Show that $ \left\lceil( \sqrt3 +1)^{2n}\right\rceil$ where $n \in \mathbb{N}$ is divisible by $2^{n+1}$.
I wrote the binomial expansion of $ ( \sqrt3 +1)^{2n}$ and $( \sqrt3 -1)^{2n}$ and then added them to confirm that the next integer is even.
Afterwards I applied $AM \ge GM$ on the two terms to get $ ( \sqrt3 +1)^{2n} + ( \sqrt3 -1)^{2n} \ge (2^{n+1})$.
Now I'm unable to figure out the next step. Any help would be appreciated. :)
$$(\sqrt{3}\pm 1)^2=(4 \pm 2\sqrt{3})=2(2 \pm \sqrt{3})$$
Therefore $$( \sqrt3 +1)^{2n} + ( \sqrt3 -1)^{2n} =2^n \left[(2 + \sqrt{3})^n+(2 - \sqrt{3})^n \right] $$
Now, use the Binomial Theorem to prove that $(2 + \sqrt{3})^n+(2 - \sqrt{3})^n $ is an even integer.

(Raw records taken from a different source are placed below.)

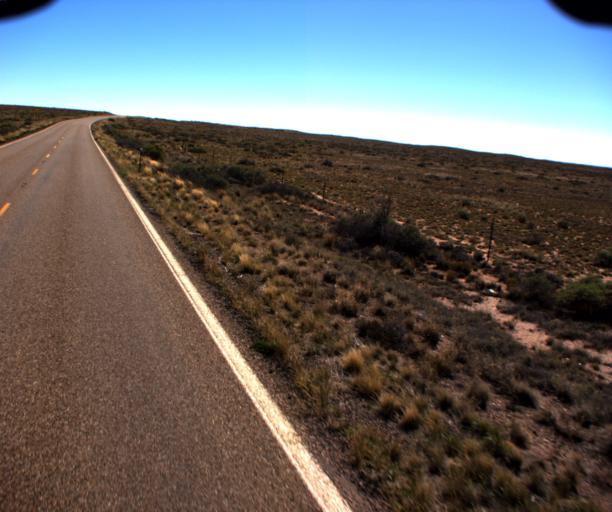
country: US
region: Arizona
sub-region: Navajo County
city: Holbrook
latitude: 35.0397
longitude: -110.0918
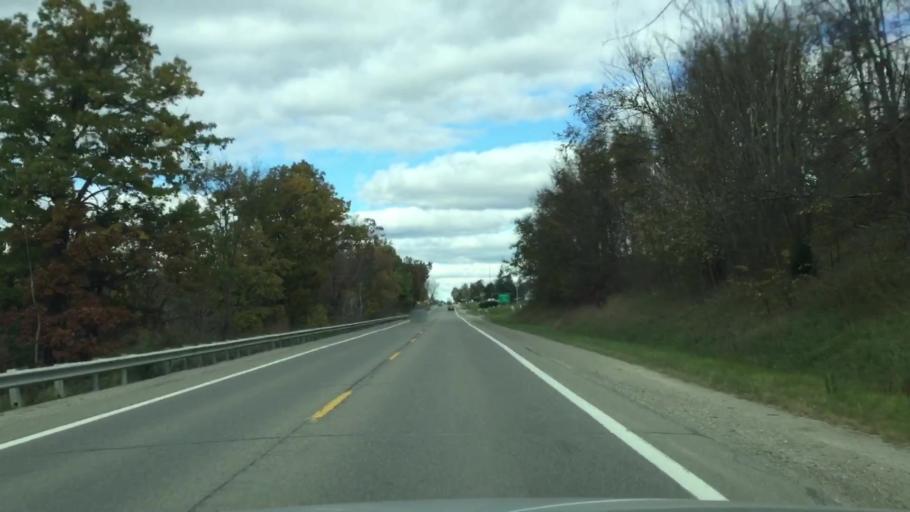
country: US
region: Michigan
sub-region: Lapeer County
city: Barnes Lake-Millers Lake
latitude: 43.1840
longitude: -83.3124
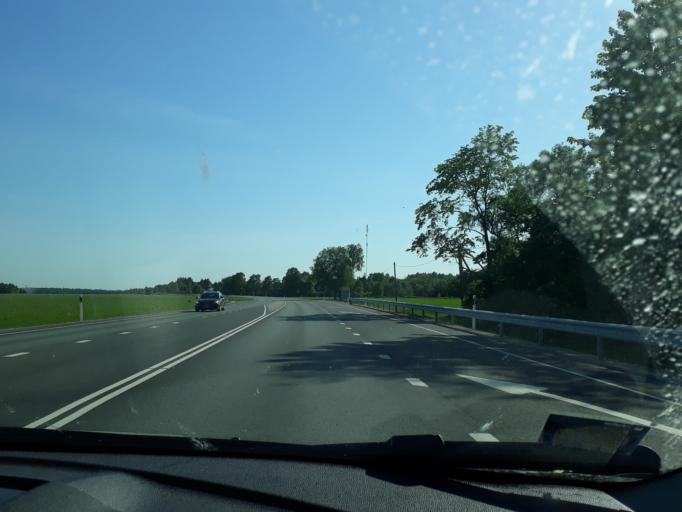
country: EE
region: Paernumaa
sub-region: Tootsi vald
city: Tootsi
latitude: 58.5527
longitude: 24.8532
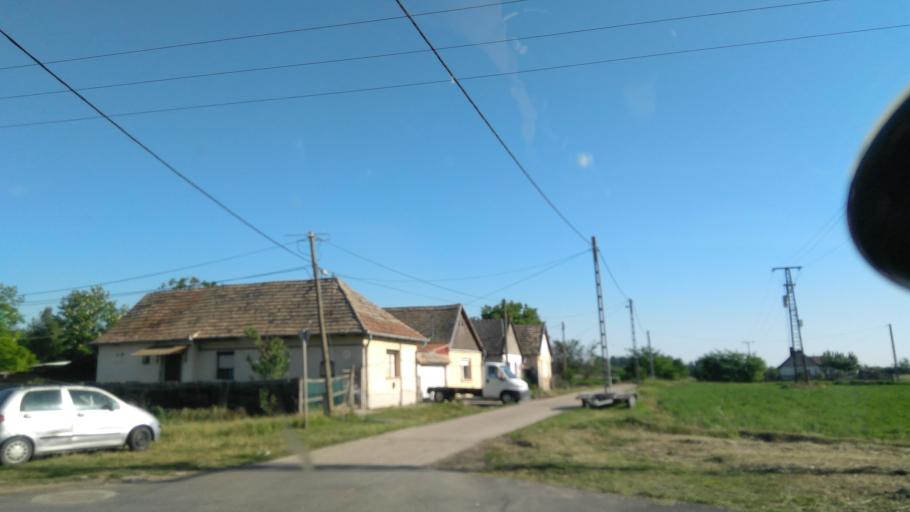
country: HU
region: Bekes
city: Elek
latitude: 46.5342
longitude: 21.2583
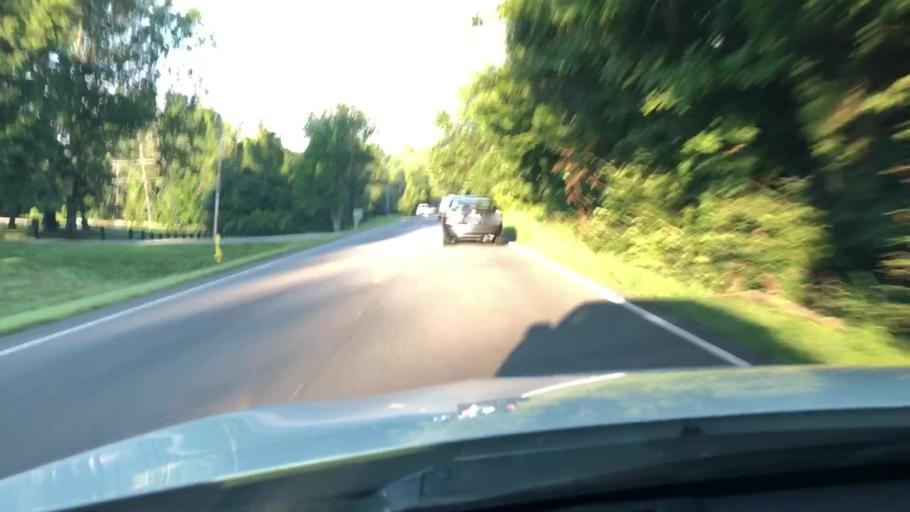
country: US
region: Kentucky
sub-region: Jefferson County
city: Middletown
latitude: 38.2201
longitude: -85.5157
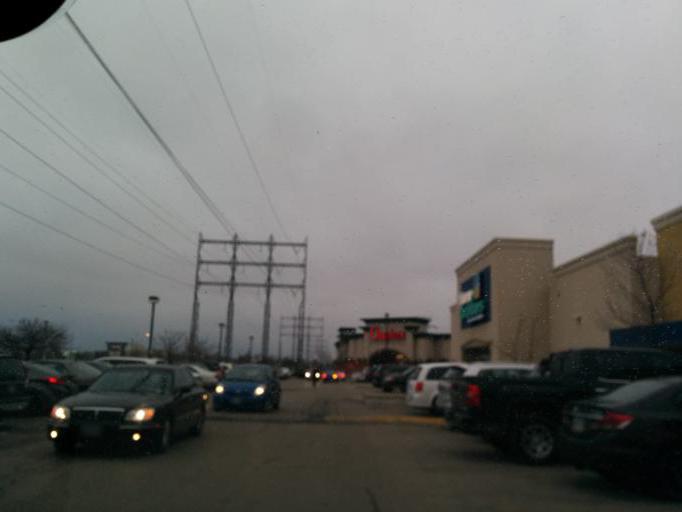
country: CA
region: Ontario
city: Etobicoke
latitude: 43.6150
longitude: -79.5604
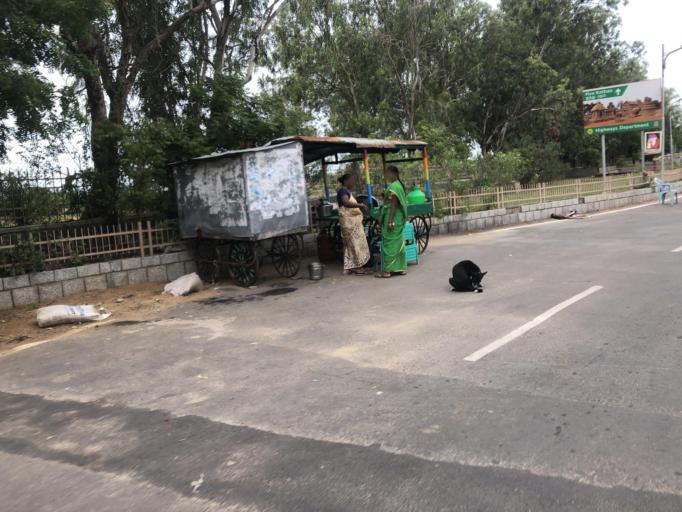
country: IN
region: Tamil Nadu
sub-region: Kancheepuram
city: Mamallapuram
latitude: 12.6117
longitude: 80.1905
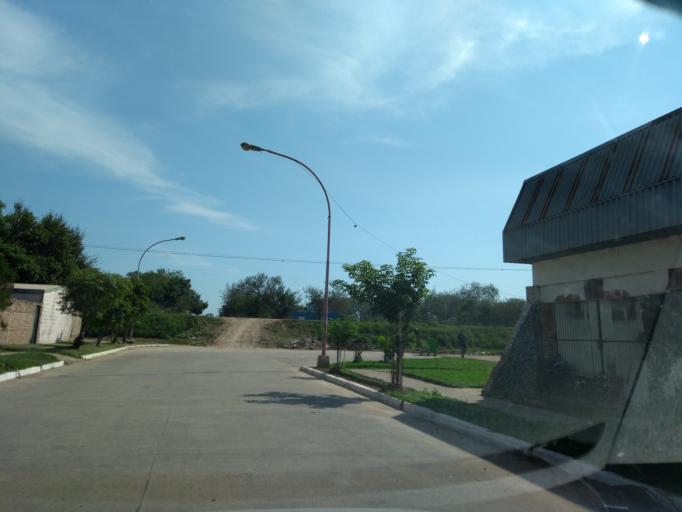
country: AR
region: Chaco
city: Barranqueras
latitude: -27.4605
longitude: -58.9493
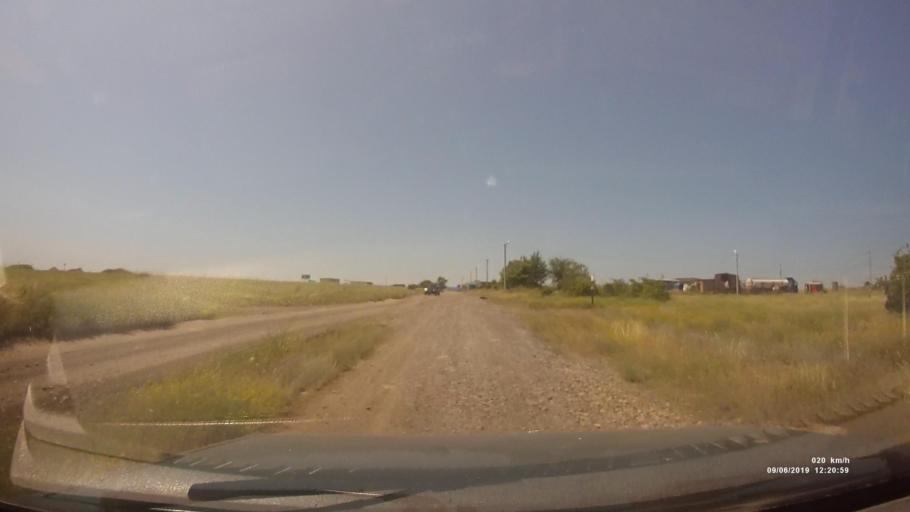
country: RU
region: Rostov
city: Kamensk-Shakhtinskiy
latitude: 48.2511
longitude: 40.2978
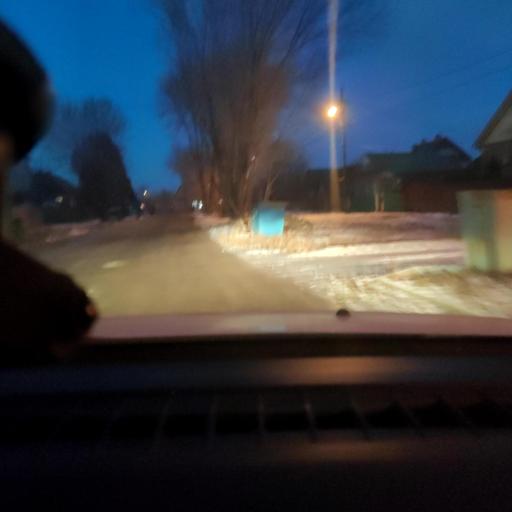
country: RU
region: Samara
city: Petra-Dubrava
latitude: 53.2556
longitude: 50.3389
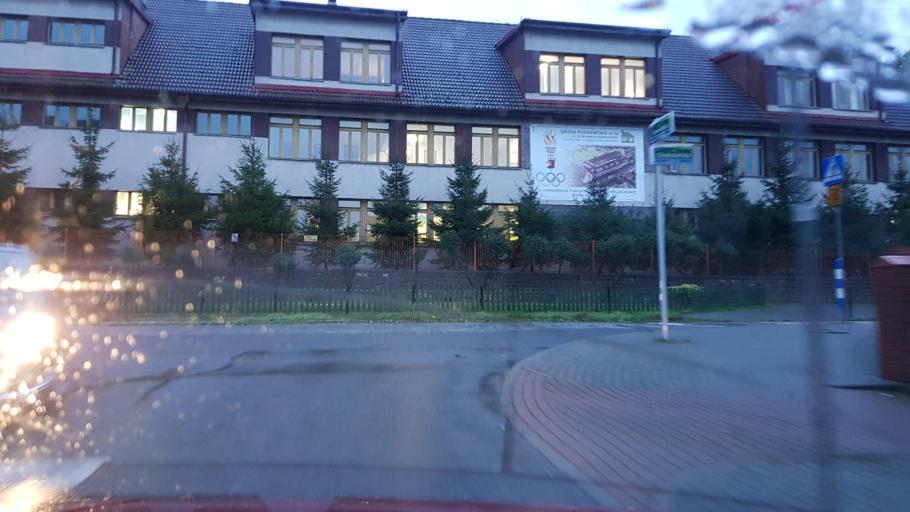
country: PL
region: West Pomeranian Voivodeship
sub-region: Powiat policki
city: Przeclaw
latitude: 53.4117
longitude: 14.4994
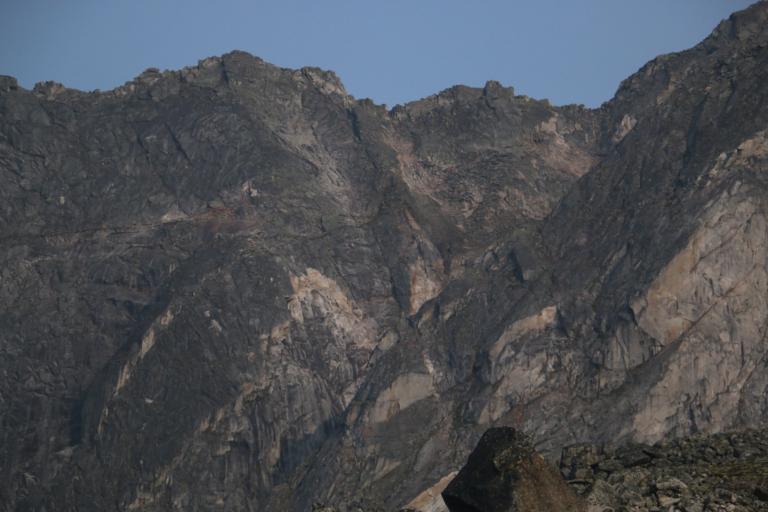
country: RU
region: Respublika Buryatiya
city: Novyy Uoyan
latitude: 56.2220
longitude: 110.9878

Let: $$ A_n = (\sqrt{3}+1)^{2n}+(\sqrt{3}-1)^{2n} = (4+2\sqrt{3})^n+(4-2\sqrt{3})^{n}.\tag{1} $$ Since $0<4-2\sqrt{3}<\frac{2}{3}$, we have that $A_n$ is the integer giving the ceiling of $(\sqrt{3}+1)^{2n}$.
Now we have: $$ A_0 = 2, \quad A_1 = 8,\qquad A_{n+2} = 8 A_{n+1} - 4 A_{n}\tag{2} $$ and if we take: $$ \nu_2(n) = \max\{m\in\mathbb{N}: 2^m\mid n\} \tag{3}$$ it happens that: $$ \nu_2(A_n)\geq n+1\tag{4} $$ can be proved by induction from $(2)$. We can also factor a $2^n$ from the RHS of $(1)$ then just study the parity of the sequence given by: $$ B_n = (2+\sqrt{3})^n+(2-\sqrt{3})^n,\tag{5}$$ for which: $$ B_0=2,\quad B_1=4,\quad B_2=14,\quad B_{n+2}=4B_{n+1}-B_n\equiv -B_n\pmod{4}.\tag{6}$$ That gives:
$$ \nu_2(A_n) = \left\{\begin{array}{rl}n+1 & \text{if }n\text{ is odd,}\\n+2 &\text{if }n\text{ is even.}\end{array}\right.\tag{7}$$
Let $R=(\sqrt{3}+1)^{2n}=I+f$ where $I$ is the integeral part of $R$ and $f$ is the fractional part of $R$.
Let $r=(\sqrt{3}-1)^{2n}$
Now, we know that $r<1$ as $\sqrt{3}-1$ is less than $1$ and $n\geq 1$. Also,
$R+r=2({2n\choose0}\sqrt{3}^{0}+{2n\choose2}\sqrt{3}^{2}+\ldots+{2n\choose2n}\sqrt{3}^{2n})=2k$ where $k$ is a positive integer. Since, $r$ was less than $1$, this implies that $r+f=1$ and $I=2k-1$.
This means that $I$ is odd so $I+1$ is even.
EDIT: I am not deleting this answer so others can see how OP reached at the conclusion that $\lceil (\sqrt{3}+1)^{2n}\rceil$ is even.